Sajikan semua baris entri di bawah ini sebagai daftar bernomor, dengan baris kosong dihilangkan.
★ ★ ★ ★ ★
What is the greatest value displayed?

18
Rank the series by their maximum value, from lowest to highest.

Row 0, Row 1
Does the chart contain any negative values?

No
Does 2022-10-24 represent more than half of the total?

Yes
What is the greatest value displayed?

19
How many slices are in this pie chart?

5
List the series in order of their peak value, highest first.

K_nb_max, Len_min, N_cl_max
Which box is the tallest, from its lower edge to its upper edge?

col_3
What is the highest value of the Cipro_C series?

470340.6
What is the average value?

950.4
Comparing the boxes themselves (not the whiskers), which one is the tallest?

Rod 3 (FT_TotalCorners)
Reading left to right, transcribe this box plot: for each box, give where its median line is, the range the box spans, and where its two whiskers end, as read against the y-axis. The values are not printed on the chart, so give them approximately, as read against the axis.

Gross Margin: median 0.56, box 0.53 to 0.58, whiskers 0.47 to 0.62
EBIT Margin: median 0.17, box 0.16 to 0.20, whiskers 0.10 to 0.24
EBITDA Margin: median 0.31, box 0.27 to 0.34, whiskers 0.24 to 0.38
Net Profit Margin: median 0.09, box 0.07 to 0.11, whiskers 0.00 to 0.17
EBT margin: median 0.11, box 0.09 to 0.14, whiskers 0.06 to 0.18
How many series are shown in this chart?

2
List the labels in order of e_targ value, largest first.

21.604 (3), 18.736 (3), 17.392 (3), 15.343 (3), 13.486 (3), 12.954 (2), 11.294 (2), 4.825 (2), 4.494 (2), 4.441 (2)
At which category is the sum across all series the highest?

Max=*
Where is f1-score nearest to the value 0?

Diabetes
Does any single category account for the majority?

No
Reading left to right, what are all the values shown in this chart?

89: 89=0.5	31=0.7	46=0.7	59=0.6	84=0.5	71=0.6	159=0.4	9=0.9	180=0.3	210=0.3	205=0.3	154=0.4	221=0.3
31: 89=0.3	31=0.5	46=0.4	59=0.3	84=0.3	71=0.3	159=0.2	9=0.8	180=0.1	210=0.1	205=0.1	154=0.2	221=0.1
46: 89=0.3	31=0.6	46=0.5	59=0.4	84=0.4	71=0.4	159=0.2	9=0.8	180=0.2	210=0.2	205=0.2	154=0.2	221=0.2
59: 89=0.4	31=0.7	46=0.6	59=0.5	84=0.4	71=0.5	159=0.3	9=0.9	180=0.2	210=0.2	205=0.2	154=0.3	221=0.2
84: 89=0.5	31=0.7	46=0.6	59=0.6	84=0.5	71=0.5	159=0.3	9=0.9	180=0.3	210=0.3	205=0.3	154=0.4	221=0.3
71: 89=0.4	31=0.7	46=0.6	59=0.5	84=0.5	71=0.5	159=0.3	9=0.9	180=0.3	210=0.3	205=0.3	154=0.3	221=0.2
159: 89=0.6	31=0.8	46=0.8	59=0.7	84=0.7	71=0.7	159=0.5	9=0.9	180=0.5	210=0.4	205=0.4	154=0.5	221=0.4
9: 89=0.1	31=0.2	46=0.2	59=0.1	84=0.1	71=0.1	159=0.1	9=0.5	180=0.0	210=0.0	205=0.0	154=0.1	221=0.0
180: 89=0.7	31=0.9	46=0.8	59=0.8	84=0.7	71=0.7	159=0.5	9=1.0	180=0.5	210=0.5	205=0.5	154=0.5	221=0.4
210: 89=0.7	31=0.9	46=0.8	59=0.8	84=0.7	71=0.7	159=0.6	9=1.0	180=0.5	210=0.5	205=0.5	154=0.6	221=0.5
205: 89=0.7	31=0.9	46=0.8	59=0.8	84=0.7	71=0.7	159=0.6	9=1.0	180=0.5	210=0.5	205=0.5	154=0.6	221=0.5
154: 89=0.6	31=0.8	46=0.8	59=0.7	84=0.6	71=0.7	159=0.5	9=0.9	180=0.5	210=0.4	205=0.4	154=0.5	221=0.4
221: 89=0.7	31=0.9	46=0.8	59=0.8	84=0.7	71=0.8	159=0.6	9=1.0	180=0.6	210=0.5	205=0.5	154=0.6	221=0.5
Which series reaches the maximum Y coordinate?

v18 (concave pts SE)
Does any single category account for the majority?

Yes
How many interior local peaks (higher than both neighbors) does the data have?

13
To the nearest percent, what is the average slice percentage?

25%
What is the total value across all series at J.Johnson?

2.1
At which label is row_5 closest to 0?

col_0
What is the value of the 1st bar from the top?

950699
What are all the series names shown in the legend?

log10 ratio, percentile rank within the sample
★ ★ ★ ★ ★
• [Hasil Pengerjaan Tugas]
1. What is the greatest value displayed?
2. 18
3. Rank the series by their maximum value, from lowest to highest.
4. Row 0, Row 1
5. Does the chart contain any negative values?
6. No
7. Does 2022-10-24 represent more than half of the total?
8. Yes
9. What is the greatest value displayed?
10. 19
11. How many slices are in this pie chart?
12. 5
13. List the series in order of their peak value, highest first.
14. K_nb_max, Len_min, N_cl_max
15. Which box is the tallest, from its lower edge to its upper edge?
16. col_3
17. What is the highest value of the Cipro_C series?
18. 470340.6
19. What is the average value?
20. 950.4
21. Comparing the boxes themselves (not the whiskers), which one is the tallest?
22. Rod 3 (FT_TotalCorners)
23. Reading left to right, transcribe this box plot: for each box, give where its median line is, the range the box spans, and where its two whiskers end, as read against the y-axis. The values are not printed on the chart, so give them approximately, as read against the axis.
24. Gross Margin: median 0.56, box 0.53 to 0.58, whiskers 0.47 to 0.62
25. EBIT Margin: median 0.17, box 0.16 to 0.20, whiskers 0.10 to 0.24
26. EBITDA Margin: median 0.31, box 0.27 to 0.34, whiskers 0.24 to 0.38
27. Net Profit Margin: median 0.09, box 0.07 to 0.11, whiskers 0.00 to 0.17
28. EBT margin: median 0.11, box 0.09 to 0.14, whiskers 0.06 to 0.18
29. How many series are shown in this chart?
30. 2
31. List the labels in order of e_targ value, largest first.
32. 21.604 (3), 18.736 (3), 17.392 (3), 15.343 (3), 13.486 (3), 12.954 (2), 11.294 (2), 4.825 (2), 4.494 (2), 4.441 (2)
33. At which category is the sum across all series the highest?
34. Max=*
35. Where is f1-score nearest to the value 0?
36. Diabetes
37. Does any single category account for the majority?
38. No
39. Reading left to right, what are all the values shown in this chart?
40. 89: 89=0.5	31=0.7	46=0.7	59=0.6	84=0.5	71=0.6	159=0.4	9=0.9	180=0.3	210=0.3	205=0.3	154=0.4	221=0.3
41. 31: 89=0.3	31=0.5	46=0.4	59=0.3	84=0.3	71=0.3	159=0.2	9=0.8	180=0.1	210=0.1	205=0.1	154=0.2	221=0.1
42. 46: 89=0.3	31=0.6	46=0.5	59=0.4	84=0.4	71=0.4	159=0.2	9=0.8	180=0.2	210=0.2	205=0.2	154=0.2	221=0.2
43. 59: 89=0.4	31=0.7	46=0.6	59=0.5	84=0.4	71=0.5	159=0.3	9=0.9	180=0.2	210=0.2	205=0.2	154=0.3	221=0.2
44. 84: 89=0.5	31=0.7	46=0.6	59=0.6	84=0.5	71=0.5	159=0.3	9=0.9	180=0.3	210=0.3	205=0.3	154=0.4	221=0.3
45. 71: 89=0.4	31=0.7	46=0.6	59=0.5	84=0.5	71=0.5	159=0.3	9=0.9	180=0.3	210=0.3	205=0.3	154=0.3	221=0.2
46. 159: 89=0.6	31=0.8	46=0.8	59=0.7	84=0.7	71=0.7	159=0.5	9=0.9	180=0.5	210=0.4	205=0.4	154=0.5	221=0.4
47. 9: 89=0.1	31=0.2	46=0.2	59=0.1	84=0.1	71=0.1	159=0.1	9=0.5	180=0.0	210=0.0	205=0.0	154=0.1	221=0.0
48. 180: 89=0.7	31=0.9	46=0.8	59=0.8	84=0.7	71=0.7	159=0.5	9=1.0	180=0.5	210=0.5	205=0.5	154=0.5	221=0.4
49. 210: 89=0.7	31=0.9	46=0.8	59=0.8	84=0.7	71=0.7	159=0.6	9=1.0	180=0.5	210=0.5	205=0.5	154=0.6	221=0.5
50. 205: 89=0.7	31=0.9	46=0.8	59=0.8	84=0.7	71=0.7	159=0.6	9=1.0	180=0.5	210=0.5	205=0.5	154=0.6	221=0.5
51. 154: 89=0.6	31=0.8	46=0.8	59=0.7	84=0.6	71=0.7	159=0.5	9=0.9	180=0.5	210=0.4	205=0.4	154=0.5	221=0.4
52. 221: 89=0.7	31=0.9	46=0.8	59=0.8	84=0.7	71=0.8	159=0.6	9=1.0	180=0.6	210=0.5	205=0.5	154=0.6	221=0.5
53. Which series reaches the maximum Y coordinate?
54. v18 (concave pts SE)
55. Does any single category account for the majority?
56. Yes
57. How many interior local peaks (higher than both neighbors) does the data have?
58. 13
59. To the nearest percent, what is the average slice percentage?
60. 25%
61. What is the total value across all series at J.Johnson?
62. 2.1
63. At which label is row_5 closest to 0?
64. col_0
65. What is the value of the 1st bar from the top?
66. 950699
67. What are all the series names shown in the legend?
68. log10 ratio, percentile rank within the sample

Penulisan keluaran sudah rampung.